Re: Need help on "Self Detected Stall on CPU"

From: Paul E. McKenney
Date: Thu Apr 30 2020 - 15:17:26 EST


On Thu, Apr 30, 2020 at 06:47:20PM +0000, Atul Kulkarni wrote:
> Dear Sir,
>
> Hope you are doing well. I have watched your various conference videos and have read technical papers.
> We are facing an issue with CPU stall on our systems and I felt like there is no one better who can guide us on how we can deal with it.
>
> I have attached logs for your reference. Towards end I have run couple of sysreq commands and have taken crash dump using sysreq which may help provide additional information.
> Could you please guide us on how we could fix this issue or identify what is going wrong here?

Let's focus on the first few lines of your console message:

[20526.345089] INFO: rcu_preempt self-detected stall on CPU
[20526.351110] 0-...: (1051 ticks this GP) idle=1fe/140000000000002/0 softirq=146268/146268 fqs=0
[20526.360163] (t=2101 jiffies g=96468 c=96467 q=2)
[20526.365535] rcu_preempt kthread starved for 2101 jiffies! g96468 c96467 f0x0 RCU_GP_WAIT_FQS(3) ->state=0x402 ->cpu=0

The last line contains the hint, namely "rcu_preempt kthread starved for
2101 jiffies!" If you don't let RCU's kernel threads run, then RCU CPU
stall warnings are expected behavior.

The "RCU_GP_WAIT_FQS(3)" means that this kthread's last act was to sleep
for three jiffies. As you can see from earlier in that same line, that
was 2101 jiffies ago. The "->state=0x402" means that the scheduler
believes that this kthread is blocked, that is not yet runnable.

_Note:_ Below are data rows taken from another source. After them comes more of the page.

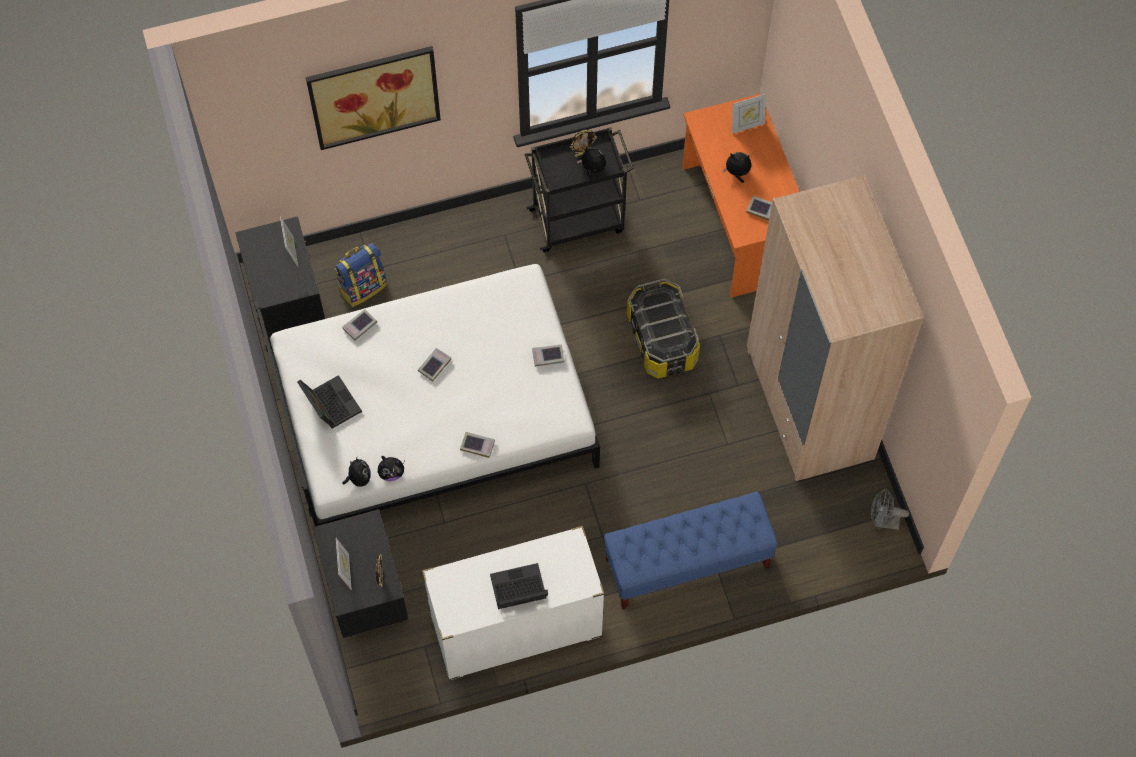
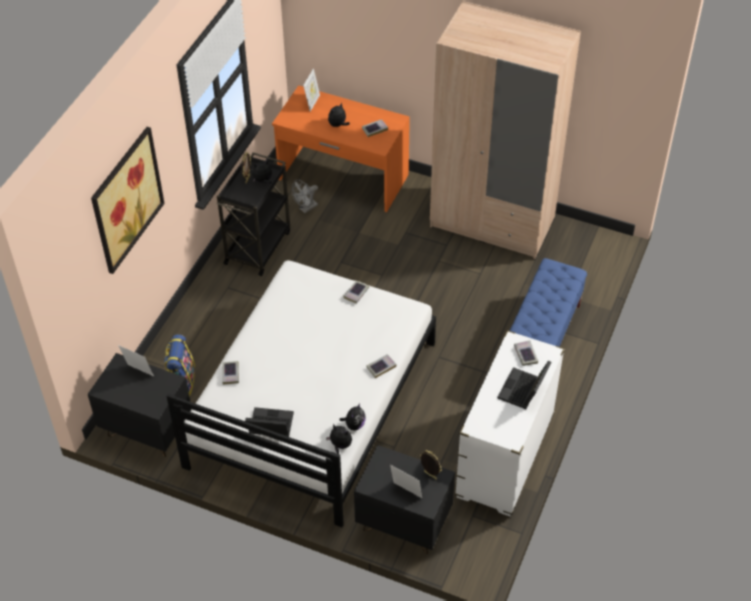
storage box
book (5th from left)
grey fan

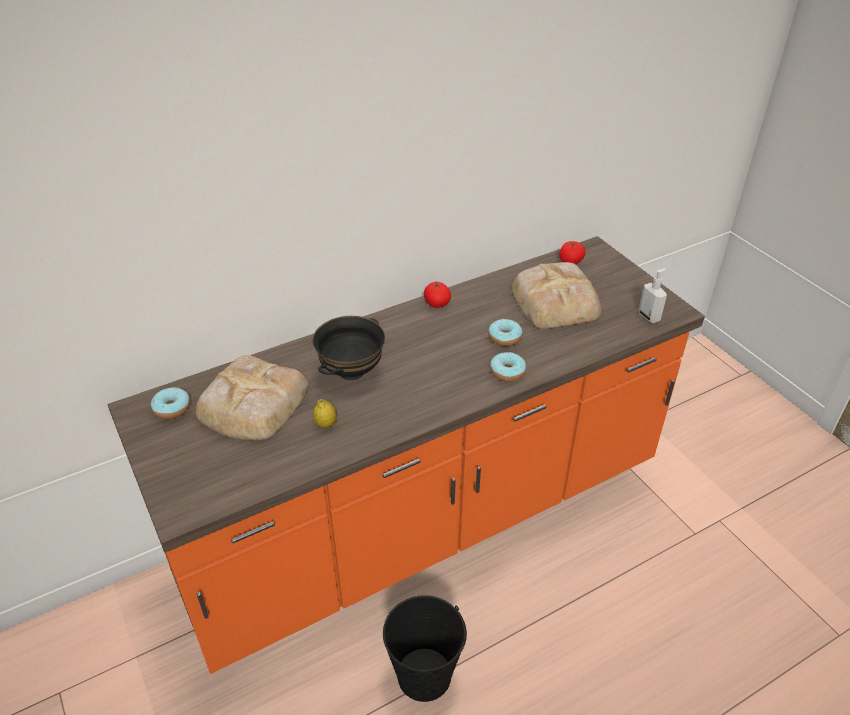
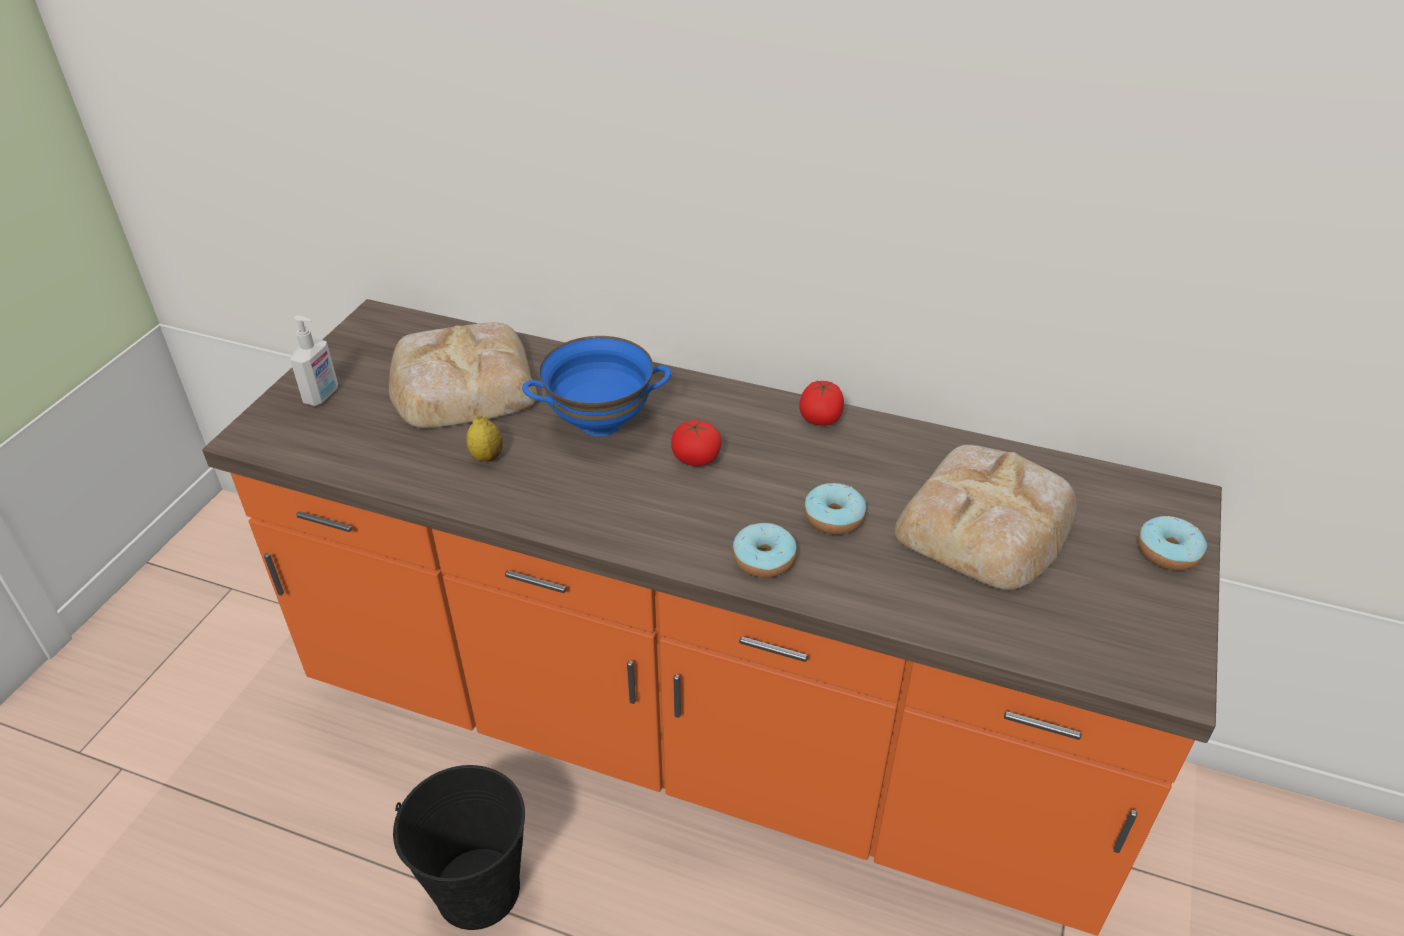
donut (3rd from left)
tomato (1st from left)
soap dispenser
blue bowl

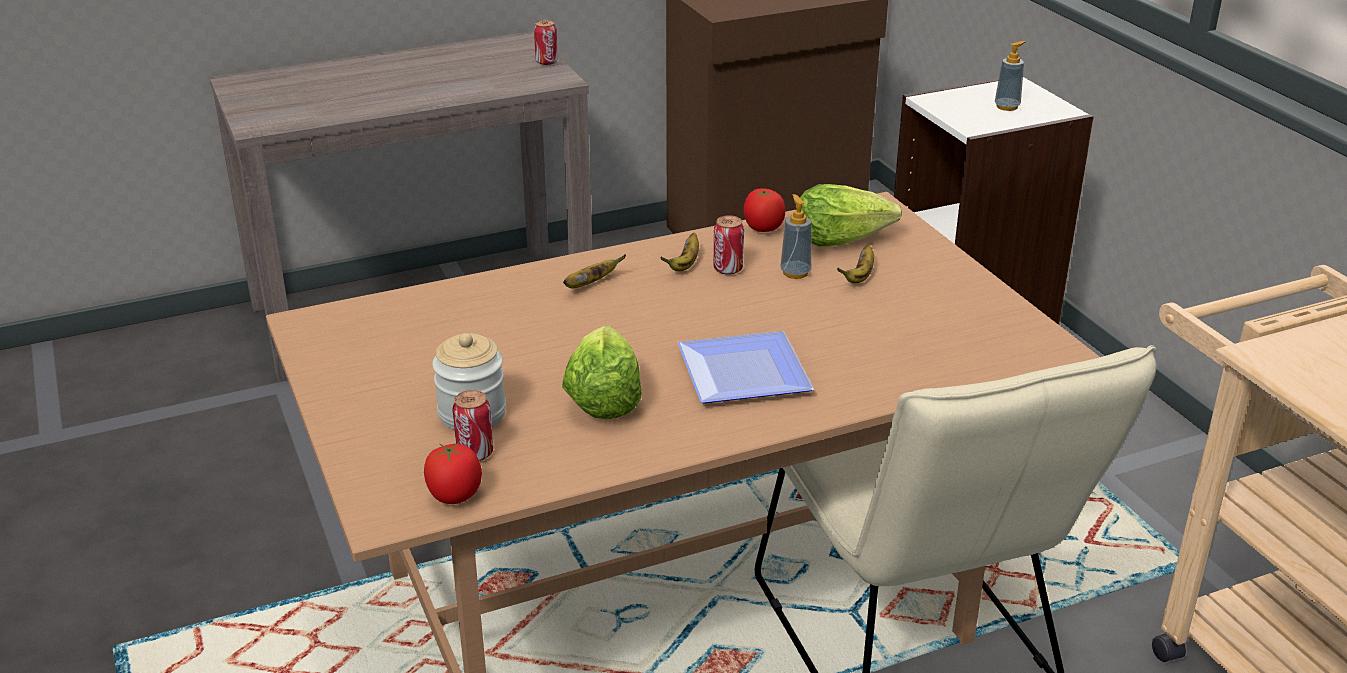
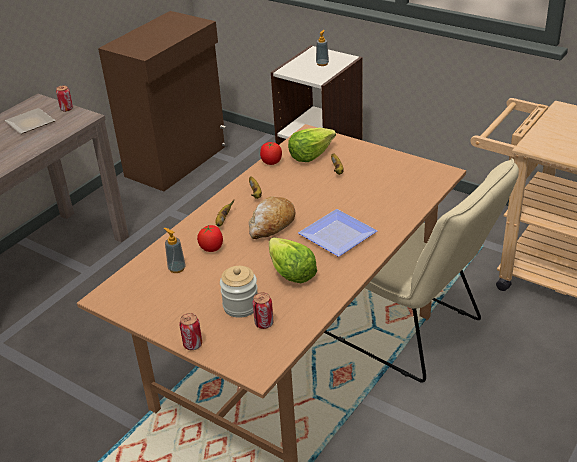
plate (1st from left)
bread
tomato (1st from left)
can (2nd from left)
soap dispenser (1st from left)

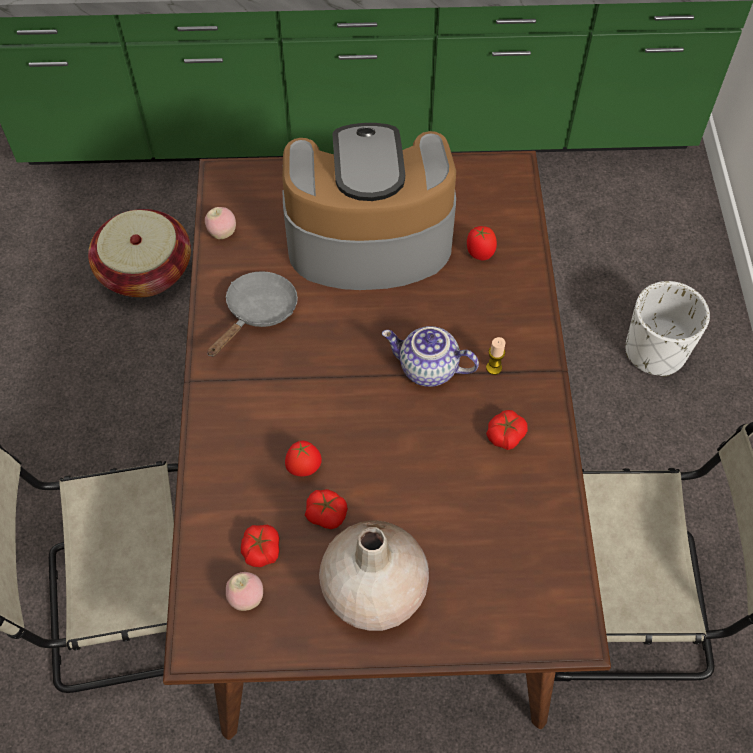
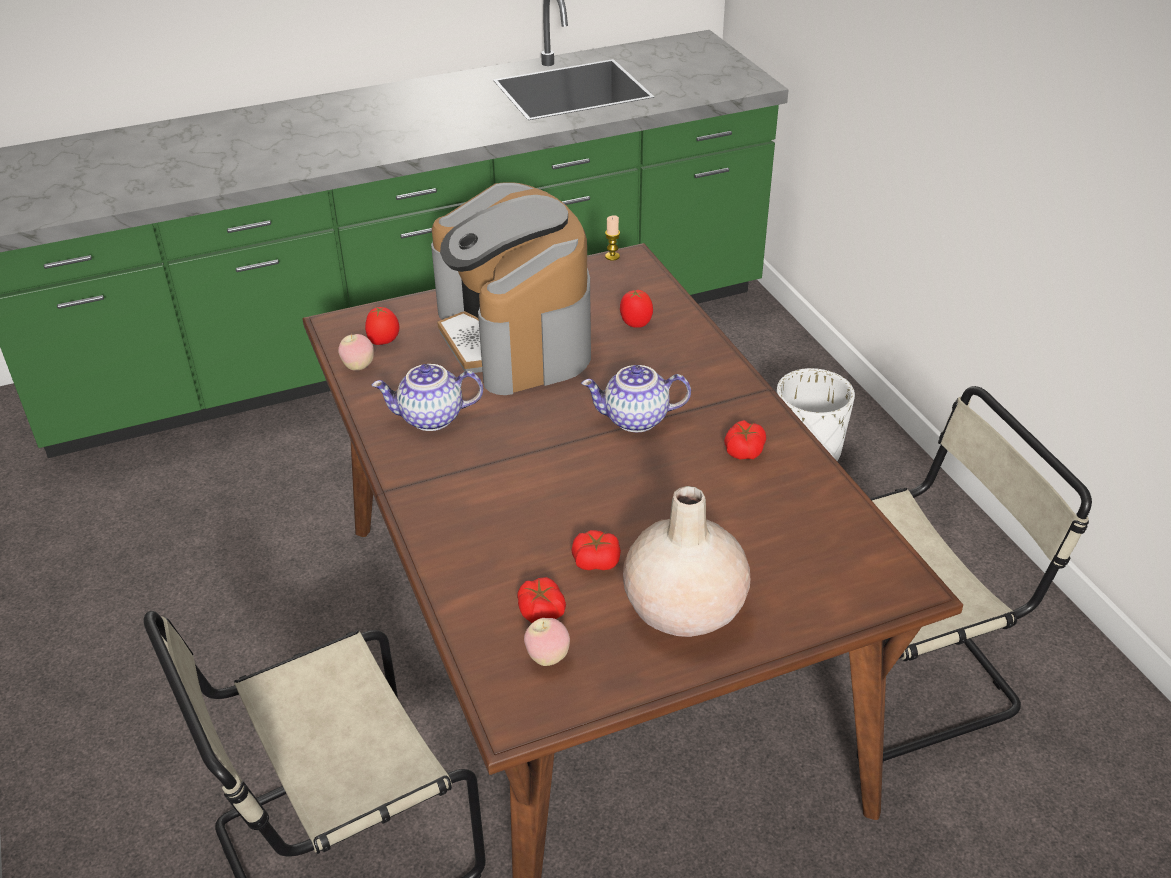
basket
tomato (1st from left)
candle
teapot (1st from left)
coffee machine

The usual way this sort of thing happens is a timer problem, be it a
hardware configuration problem, a timer-driver bug, an interrupt-handling
problem, and so on. This sort of problem is especially common when
bringing up new hardware or when modifying timer code or when modifying
code on the interrupt/exception paths.

So the question to ask yourself is "Why is the timer wakeup not reaching
this kthread?", with special attention to changed code and new hardware.

Thanx, Paul